What you will do: Put all of the records below into a numbered list, one line per item, skipping blank lines. Leave the pictures out.
━━━━━━━━━━━━━━━━
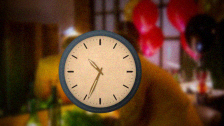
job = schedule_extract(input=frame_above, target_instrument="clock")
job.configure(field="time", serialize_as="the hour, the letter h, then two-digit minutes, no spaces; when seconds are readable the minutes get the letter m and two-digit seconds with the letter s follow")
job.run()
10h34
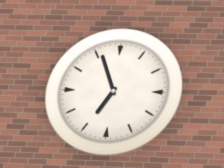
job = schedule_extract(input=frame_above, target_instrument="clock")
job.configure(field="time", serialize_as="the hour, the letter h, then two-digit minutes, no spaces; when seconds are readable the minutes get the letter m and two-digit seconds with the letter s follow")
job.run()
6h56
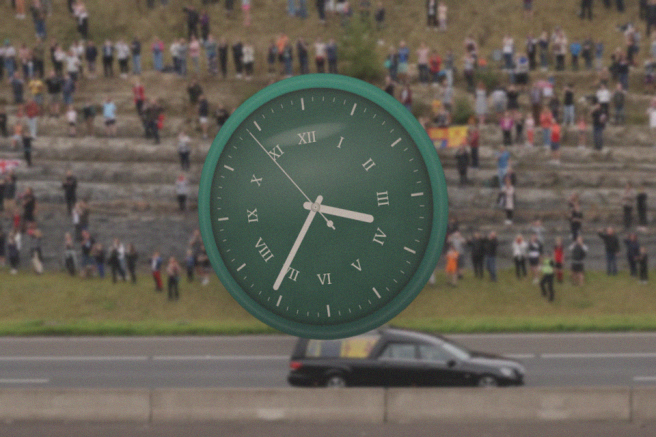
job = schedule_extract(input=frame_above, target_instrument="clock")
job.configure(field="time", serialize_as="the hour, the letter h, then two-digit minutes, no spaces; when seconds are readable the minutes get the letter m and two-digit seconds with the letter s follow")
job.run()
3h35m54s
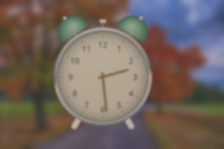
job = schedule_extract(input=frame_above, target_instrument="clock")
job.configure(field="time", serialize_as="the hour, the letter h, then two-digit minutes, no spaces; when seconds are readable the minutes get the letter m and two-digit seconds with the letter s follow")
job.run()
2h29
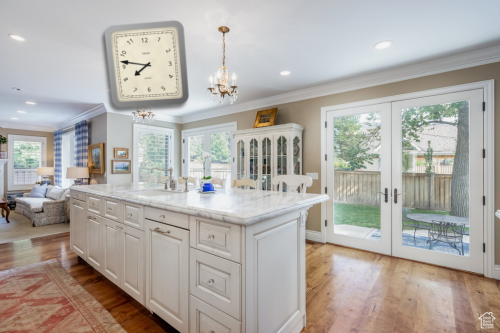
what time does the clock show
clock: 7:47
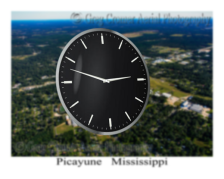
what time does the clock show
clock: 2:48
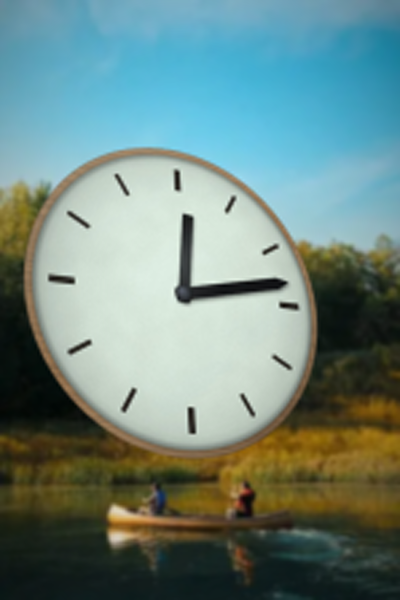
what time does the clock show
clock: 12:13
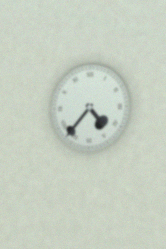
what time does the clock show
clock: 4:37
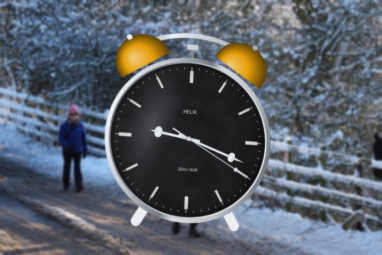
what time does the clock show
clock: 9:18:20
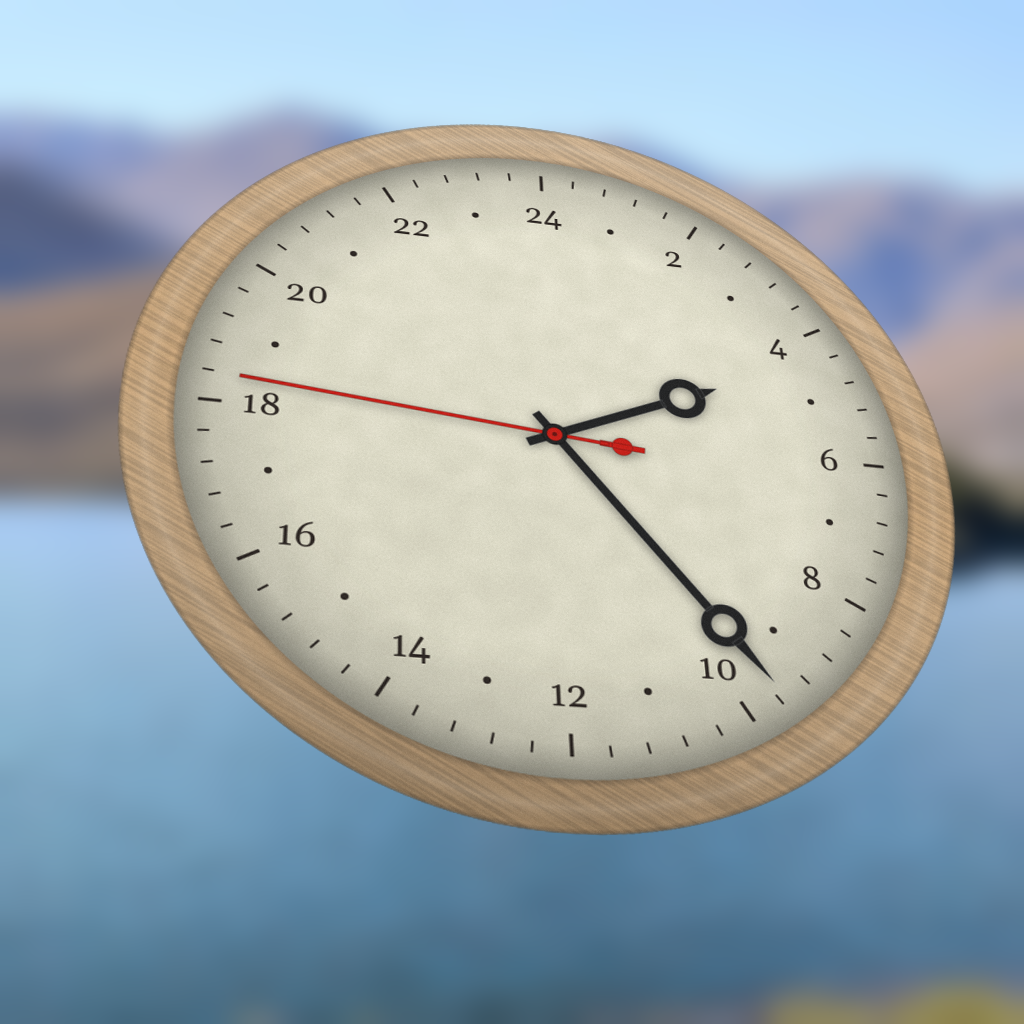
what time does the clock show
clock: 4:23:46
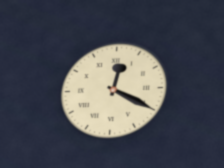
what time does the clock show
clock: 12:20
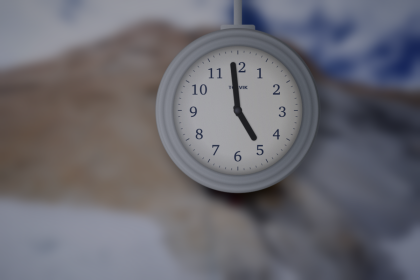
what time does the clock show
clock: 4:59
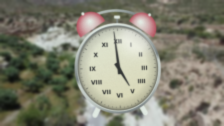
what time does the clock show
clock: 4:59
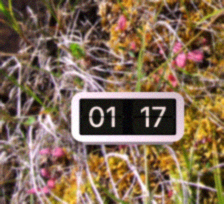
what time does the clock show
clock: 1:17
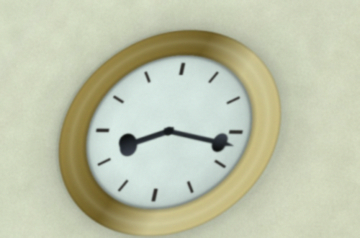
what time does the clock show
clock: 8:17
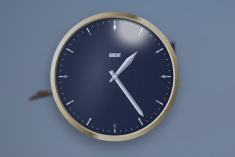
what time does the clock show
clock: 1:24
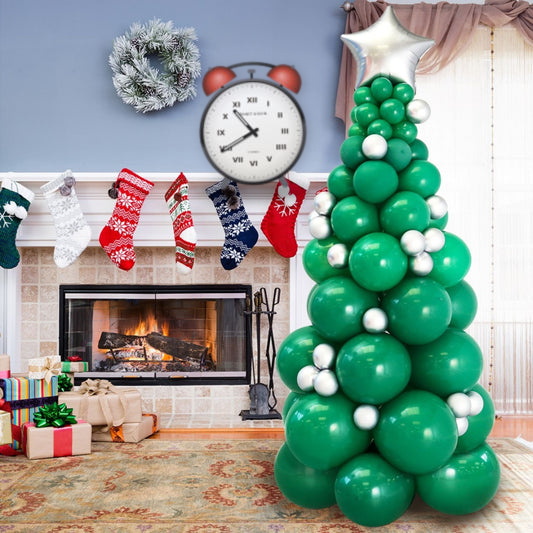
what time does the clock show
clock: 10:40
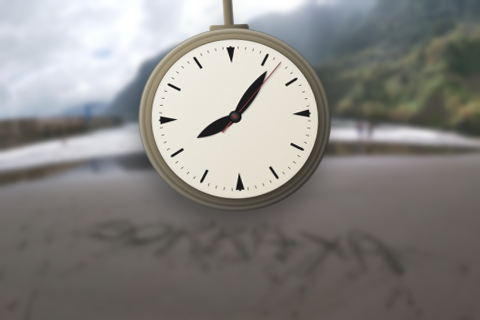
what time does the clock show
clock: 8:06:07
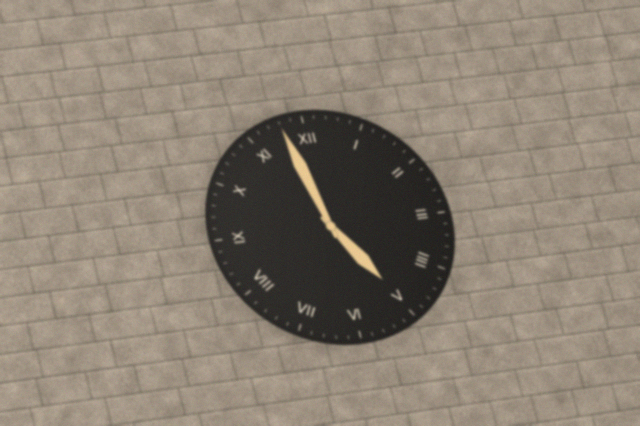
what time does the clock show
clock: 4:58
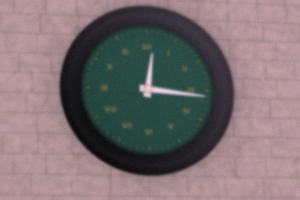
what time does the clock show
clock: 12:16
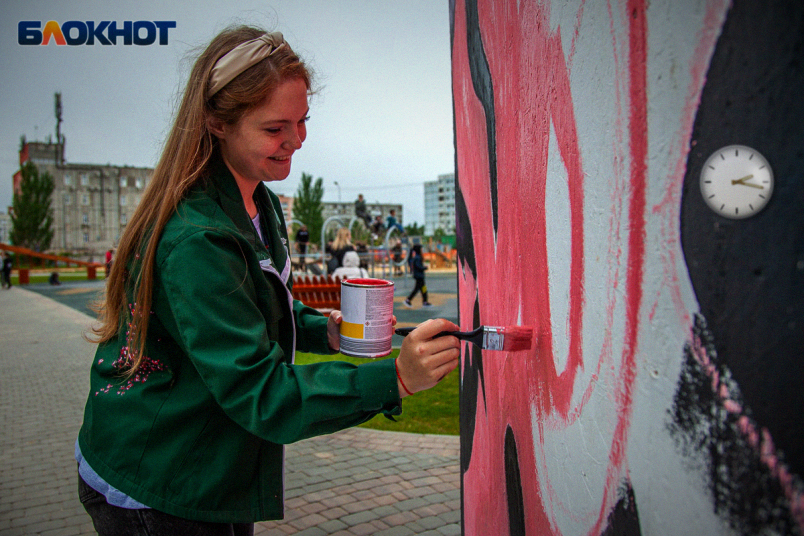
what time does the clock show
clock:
━━━━━━━━━━━━━━━━
Complete output:
1. job = schedule_extract(input=frame_above, target_instrument="clock")
2. job.configure(field="time", serialize_as="the hour, the letter h, then two-digit minutes, no spaces; when seconds are readable the minutes get the letter m and two-digit seconds with the letter s follow")
3. job.run()
4. 10h34
5. job = schedule_extract(input=frame_above, target_instrument="clock")
6. job.configure(field="time", serialize_as="the hour, the letter h, then two-digit minutes, no spaces; when seconds are readable the minutes get the letter m and two-digit seconds with the letter s follow")
7. job.run()
8. 6h56
9. job = schedule_extract(input=frame_above, target_instrument="clock")
10. job.configure(field="time", serialize_as="the hour, the letter h, then two-digit minutes, no spaces; when seconds are readable the minutes get the letter m and two-digit seconds with the letter s follow")
11. job.run()
12. 3h35m54s
13. job = schedule_extract(input=frame_above, target_instrument="clock")
14. job.configure(field="time", serialize_as="the hour, the letter h, then two-digit minutes, no spaces; when seconds are readable the minutes get the letter m and two-digit seconds with the letter s follow")
15. job.run()
16. 2h29
17. what time does the clock show
18. clock: 7:47
19. what time does the clock show
20. clock: 2:48
21. what time does the clock show
22. clock: 12:13
23. what time does the clock show
24. clock: 4:37
25. what time does the clock show
26. clock: 9:18:20
27. what time does the clock show
28. clock: 4:23:46
29. what time does the clock show
30. clock: 12:20
31. what time does the clock show
32. clock: 4:59
33. what time does the clock show
34. clock: 4:59
35. what time does the clock show
36. clock: 1:17
37. what time does the clock show
38. clock: 8:17
39. what time does the clock show
40. clock: 1:24
41. what time does the clock show
42. clock: 10:40
43. what time does the clock show
44. clock: 8:06:07
45. what time does the clock show
46. clock: 4:58
47. what time does the clock show
48. clock: 12:16
49. what time does the clock show
50. clock:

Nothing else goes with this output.